March 16, 2009

March Madness
by Pastor George Van Alstine

Even non-sports fans seem to know about March Madness. It’s the name given to one of America’s premier competitions: the National Collegiate Athletic Association Basketball Playoffs. Beginning this Thursday and continuing until the finals on April 7, the top 65 college teams in the Nation will throw everything they have at one another. Only one of them will rise through the ranks by winning six straight games.

This event produces a kind of “madness” in some men, who suffer from arrested adolescence (like me). Their attempts to project the winners of every game in every bracket has led to a pseudo-science called “bracketology.” Betting on these projections ranges from office pools to serious big-bucks gambling. Some married couples arrange for a temporary separation until it’s all over. Psychiatrists who see some of these men in April can verify that serious post-finals depression is not uncommon.

The phrase March Madness has been around a lot longer than basketball. Medieval Brittons were fascinated by the bizarre behavior of the native rabbits (hares) during the mating season, which began in February and was in full-bloom through March. Critters which were characteristically docile and fearful now attacked each other with flailing front legs. Sometimes one of them would jump straight up in the air a few feet, then land awkwardly.

This rodent behavior led to a phrase used to describe a particularly irrational or eccentric person: “He’s mad as a March hare!” In English literature, this graphic description is first found in Geoffrey Chaucer’s epic poem “The Canterbury Tales,” written about 1390 AD. Judging by the off-hand way he refers to it, the simile must have been used even earlier in the speech of common people.

Lewis Carroll’s Alice in Wonderland, written in 1865 AD, depicted a tea party where the Mad Hatter was joined by his friend the March Hare. The two of them demonstrated how mad supposedly rational beings can be.

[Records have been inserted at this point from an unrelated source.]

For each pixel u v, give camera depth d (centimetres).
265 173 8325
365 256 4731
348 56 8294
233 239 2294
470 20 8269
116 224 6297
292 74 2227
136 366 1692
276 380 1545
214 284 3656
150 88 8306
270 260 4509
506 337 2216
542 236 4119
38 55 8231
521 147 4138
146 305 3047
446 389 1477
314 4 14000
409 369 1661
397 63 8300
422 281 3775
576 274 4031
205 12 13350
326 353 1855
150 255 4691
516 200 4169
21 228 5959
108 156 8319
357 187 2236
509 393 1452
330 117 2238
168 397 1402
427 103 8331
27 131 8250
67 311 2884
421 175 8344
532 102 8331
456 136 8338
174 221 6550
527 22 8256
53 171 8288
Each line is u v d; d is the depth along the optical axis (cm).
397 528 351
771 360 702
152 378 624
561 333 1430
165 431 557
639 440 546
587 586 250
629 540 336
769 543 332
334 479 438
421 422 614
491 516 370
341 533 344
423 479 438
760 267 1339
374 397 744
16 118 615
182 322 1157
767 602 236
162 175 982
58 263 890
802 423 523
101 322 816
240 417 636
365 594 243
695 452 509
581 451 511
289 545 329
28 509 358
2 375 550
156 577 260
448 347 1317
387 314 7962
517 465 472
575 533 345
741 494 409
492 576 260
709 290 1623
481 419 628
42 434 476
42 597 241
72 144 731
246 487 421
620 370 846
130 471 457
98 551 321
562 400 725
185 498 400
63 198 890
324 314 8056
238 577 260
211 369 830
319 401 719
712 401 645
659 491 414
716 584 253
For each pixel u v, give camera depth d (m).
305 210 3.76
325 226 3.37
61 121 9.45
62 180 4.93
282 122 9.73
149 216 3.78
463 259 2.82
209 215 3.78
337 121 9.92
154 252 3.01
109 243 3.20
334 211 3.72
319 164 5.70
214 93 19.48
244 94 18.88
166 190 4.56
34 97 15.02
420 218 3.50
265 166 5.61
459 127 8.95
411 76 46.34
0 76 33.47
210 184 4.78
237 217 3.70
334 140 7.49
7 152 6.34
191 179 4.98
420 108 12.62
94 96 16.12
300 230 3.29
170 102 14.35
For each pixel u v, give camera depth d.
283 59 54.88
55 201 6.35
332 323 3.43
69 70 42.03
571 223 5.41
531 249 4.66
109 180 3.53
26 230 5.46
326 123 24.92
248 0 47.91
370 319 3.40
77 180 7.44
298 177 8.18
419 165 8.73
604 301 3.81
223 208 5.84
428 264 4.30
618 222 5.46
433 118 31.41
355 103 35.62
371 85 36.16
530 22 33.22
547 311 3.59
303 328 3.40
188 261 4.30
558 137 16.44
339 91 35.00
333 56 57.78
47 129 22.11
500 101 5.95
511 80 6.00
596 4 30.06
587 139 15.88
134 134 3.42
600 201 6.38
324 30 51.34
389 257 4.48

In order to have a better understanding of March Madness (the basketball kind), let’s look a little more closely at its parallel with March Hare behavior. Here’s what they have in common: both are tied to an overload of hormones. You can’t miss the fact that this guy whose eyes are glued to his TV set, clutching his bracket selections in his hand, is diverting testosterone energy that should be invested in his marriage. That’s the way his wife sees it. March Hare antics are also stimulated by the hormonal increase that comes during that season. Evidently, their behavior attracts the girl-bunnies, because they sure do reproduce! (Maybe American men’s March Madness can be seen as a very effective contraceptive strategy.)

In both cases, the “mad” behavior results in wildly irrational choices. Temporarily, the man or hare, is not being controled by his brains, his better judgments and his higher values. Hares can be more easily shot by hunters during March, and fragile human marriages are also especially vulnerable to attack.

Okay, we’ll give you guys March. Will you preserve some of your energy and intensity for an April renewal in your commitment to the Lord’s work? Right after the finals on April 7 will come Good Friday (April 10) and Easter (April 12). This would be a great time to turn your attention more fully on the Lord, what he’s done for you, what he wants you to do for him.

I wonder what ABC would be like if some of us became “mad” for Jesus!